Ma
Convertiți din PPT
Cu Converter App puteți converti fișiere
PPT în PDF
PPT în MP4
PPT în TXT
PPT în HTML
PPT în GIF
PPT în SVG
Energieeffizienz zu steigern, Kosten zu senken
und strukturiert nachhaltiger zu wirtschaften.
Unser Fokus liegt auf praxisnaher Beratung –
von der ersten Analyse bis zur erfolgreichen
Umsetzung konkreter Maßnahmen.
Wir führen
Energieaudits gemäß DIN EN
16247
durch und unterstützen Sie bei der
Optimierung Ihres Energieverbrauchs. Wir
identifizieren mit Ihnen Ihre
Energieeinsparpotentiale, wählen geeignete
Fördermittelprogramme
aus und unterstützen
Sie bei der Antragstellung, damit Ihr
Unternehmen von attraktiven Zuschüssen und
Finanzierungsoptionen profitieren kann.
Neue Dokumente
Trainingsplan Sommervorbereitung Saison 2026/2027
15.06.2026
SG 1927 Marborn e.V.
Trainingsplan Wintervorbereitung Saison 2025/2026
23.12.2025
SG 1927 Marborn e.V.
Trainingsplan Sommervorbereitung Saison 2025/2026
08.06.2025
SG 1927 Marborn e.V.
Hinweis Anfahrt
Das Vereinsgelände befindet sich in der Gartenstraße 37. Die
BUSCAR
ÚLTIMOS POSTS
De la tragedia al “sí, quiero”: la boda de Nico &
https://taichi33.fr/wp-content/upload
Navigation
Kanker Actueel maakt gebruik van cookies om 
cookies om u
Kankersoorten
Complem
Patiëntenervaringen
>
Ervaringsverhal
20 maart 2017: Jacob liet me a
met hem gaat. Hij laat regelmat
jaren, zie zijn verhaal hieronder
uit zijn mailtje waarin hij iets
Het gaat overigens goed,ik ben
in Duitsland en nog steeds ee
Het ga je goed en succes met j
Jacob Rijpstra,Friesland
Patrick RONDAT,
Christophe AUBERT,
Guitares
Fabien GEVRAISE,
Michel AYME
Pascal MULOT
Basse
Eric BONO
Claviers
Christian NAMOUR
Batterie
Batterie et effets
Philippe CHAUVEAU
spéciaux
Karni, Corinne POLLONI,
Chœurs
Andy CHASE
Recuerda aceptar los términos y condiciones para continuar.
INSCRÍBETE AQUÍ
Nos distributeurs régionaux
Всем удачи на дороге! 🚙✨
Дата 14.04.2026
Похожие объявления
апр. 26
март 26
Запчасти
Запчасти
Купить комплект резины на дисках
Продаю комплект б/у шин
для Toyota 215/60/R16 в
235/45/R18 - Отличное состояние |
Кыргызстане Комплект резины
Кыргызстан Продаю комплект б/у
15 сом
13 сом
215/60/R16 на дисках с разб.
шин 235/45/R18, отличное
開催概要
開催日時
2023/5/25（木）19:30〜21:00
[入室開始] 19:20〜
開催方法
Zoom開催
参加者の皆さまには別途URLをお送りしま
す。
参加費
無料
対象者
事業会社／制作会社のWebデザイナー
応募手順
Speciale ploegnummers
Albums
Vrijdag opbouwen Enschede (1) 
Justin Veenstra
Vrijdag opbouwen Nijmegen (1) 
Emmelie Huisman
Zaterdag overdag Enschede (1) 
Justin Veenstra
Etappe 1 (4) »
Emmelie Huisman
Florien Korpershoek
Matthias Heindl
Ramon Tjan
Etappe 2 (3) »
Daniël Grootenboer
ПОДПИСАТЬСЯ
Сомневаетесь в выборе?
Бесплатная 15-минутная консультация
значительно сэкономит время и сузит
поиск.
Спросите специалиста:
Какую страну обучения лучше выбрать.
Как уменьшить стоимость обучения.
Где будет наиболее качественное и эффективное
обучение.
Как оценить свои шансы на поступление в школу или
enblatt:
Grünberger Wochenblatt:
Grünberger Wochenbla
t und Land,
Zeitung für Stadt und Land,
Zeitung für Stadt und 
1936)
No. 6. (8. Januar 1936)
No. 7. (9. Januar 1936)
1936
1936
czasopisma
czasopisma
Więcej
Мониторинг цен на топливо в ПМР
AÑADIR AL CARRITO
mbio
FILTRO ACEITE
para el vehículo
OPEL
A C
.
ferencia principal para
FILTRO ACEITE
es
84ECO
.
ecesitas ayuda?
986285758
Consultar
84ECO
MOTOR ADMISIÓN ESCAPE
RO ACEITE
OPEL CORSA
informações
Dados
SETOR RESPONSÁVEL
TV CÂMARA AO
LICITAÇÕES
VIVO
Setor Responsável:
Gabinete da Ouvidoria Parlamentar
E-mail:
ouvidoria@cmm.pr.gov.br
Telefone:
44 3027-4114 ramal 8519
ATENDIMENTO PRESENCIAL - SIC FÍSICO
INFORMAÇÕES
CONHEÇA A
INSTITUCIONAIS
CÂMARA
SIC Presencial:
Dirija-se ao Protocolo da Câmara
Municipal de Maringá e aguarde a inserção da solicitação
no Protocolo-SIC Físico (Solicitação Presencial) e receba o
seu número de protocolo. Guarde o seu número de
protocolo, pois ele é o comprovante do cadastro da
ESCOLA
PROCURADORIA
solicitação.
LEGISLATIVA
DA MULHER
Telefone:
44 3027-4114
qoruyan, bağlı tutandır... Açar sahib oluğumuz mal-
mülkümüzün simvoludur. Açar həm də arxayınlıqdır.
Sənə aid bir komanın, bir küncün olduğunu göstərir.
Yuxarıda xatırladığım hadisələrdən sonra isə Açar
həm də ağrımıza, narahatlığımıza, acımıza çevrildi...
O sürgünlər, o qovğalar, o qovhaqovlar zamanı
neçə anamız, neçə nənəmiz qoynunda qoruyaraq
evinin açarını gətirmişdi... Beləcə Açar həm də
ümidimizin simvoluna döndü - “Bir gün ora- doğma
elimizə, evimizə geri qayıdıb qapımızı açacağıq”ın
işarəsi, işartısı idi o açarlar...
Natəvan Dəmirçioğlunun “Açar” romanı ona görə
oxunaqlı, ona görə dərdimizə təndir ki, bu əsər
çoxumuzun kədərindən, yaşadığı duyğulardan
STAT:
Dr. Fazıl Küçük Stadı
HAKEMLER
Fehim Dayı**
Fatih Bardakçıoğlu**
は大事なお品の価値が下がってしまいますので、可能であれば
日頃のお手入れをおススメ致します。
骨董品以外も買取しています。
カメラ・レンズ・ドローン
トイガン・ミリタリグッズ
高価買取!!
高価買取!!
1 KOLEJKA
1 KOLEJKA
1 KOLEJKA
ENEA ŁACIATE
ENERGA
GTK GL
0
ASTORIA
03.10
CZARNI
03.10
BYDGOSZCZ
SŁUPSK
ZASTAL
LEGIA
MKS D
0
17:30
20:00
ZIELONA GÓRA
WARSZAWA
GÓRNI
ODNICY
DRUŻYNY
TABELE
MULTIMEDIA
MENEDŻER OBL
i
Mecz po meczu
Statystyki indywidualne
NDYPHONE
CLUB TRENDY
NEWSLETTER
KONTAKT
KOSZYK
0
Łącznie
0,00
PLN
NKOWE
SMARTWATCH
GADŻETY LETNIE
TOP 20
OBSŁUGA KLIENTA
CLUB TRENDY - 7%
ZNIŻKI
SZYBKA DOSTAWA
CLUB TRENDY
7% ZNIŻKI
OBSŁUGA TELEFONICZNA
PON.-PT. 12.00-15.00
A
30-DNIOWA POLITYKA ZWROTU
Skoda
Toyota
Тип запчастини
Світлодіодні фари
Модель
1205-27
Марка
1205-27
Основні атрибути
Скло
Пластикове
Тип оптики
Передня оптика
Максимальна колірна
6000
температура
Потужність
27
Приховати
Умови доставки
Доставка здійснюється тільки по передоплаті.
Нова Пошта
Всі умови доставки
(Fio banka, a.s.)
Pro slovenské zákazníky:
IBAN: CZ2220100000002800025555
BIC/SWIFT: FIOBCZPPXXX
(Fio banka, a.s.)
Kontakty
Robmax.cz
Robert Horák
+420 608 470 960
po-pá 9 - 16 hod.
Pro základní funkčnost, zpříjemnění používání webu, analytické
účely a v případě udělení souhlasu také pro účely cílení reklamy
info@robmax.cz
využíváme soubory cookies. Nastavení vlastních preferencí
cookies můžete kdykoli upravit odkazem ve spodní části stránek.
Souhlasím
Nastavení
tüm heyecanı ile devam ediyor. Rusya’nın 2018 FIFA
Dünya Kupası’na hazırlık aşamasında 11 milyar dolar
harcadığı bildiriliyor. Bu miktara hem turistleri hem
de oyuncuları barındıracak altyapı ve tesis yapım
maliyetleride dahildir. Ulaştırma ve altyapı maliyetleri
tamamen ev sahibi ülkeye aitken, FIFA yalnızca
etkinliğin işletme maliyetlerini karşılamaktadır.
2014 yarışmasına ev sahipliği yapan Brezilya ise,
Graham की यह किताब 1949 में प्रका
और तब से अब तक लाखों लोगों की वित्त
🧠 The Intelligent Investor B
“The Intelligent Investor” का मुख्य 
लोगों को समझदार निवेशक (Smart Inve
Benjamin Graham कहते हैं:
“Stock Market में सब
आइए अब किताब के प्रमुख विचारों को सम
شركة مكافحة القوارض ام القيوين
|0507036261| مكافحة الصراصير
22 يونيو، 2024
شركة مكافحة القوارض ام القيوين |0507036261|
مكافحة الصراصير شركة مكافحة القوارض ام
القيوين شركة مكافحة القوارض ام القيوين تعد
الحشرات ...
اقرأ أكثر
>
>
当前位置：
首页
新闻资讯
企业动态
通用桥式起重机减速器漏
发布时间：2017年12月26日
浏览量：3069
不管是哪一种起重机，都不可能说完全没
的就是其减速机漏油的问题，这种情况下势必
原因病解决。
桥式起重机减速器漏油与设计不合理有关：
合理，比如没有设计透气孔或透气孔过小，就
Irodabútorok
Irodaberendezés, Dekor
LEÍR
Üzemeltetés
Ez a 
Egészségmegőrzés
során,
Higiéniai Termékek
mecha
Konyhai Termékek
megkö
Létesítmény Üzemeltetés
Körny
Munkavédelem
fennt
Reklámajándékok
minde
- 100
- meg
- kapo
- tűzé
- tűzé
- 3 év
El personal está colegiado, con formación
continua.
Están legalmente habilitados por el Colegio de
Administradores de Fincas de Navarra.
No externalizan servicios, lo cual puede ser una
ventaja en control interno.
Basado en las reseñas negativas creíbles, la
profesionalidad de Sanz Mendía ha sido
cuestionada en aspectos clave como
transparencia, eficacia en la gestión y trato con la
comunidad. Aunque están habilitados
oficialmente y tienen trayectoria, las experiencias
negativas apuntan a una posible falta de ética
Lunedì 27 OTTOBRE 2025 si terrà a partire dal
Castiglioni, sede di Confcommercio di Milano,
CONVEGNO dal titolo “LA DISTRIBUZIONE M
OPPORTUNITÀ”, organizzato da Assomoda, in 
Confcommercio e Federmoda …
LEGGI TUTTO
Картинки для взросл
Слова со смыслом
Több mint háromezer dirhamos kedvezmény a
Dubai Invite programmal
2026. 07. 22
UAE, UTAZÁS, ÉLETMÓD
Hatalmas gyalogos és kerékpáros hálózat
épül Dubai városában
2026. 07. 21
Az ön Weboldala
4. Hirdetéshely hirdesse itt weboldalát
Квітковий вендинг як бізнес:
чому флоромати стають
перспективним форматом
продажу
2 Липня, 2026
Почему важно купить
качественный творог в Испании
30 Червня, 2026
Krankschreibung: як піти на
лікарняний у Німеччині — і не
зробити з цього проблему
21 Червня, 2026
....
- Work required -
Output the listing above word for word, from the opening line through the line that contains "und strukturiert nachhaltiger", and leave out everything after it.

- Finished task -
Ma
Convertiți din PPT
Cu Converter App puteți converti fișiere
PPT în PDF
PPT în MP4
PPT în TXT
PPT în HTML
PPT în GIF
PPT în SVG
Energieeffizienz zu steigern, Kosten zu senken
und strukturiert nachhaltiger zu wirtschaften.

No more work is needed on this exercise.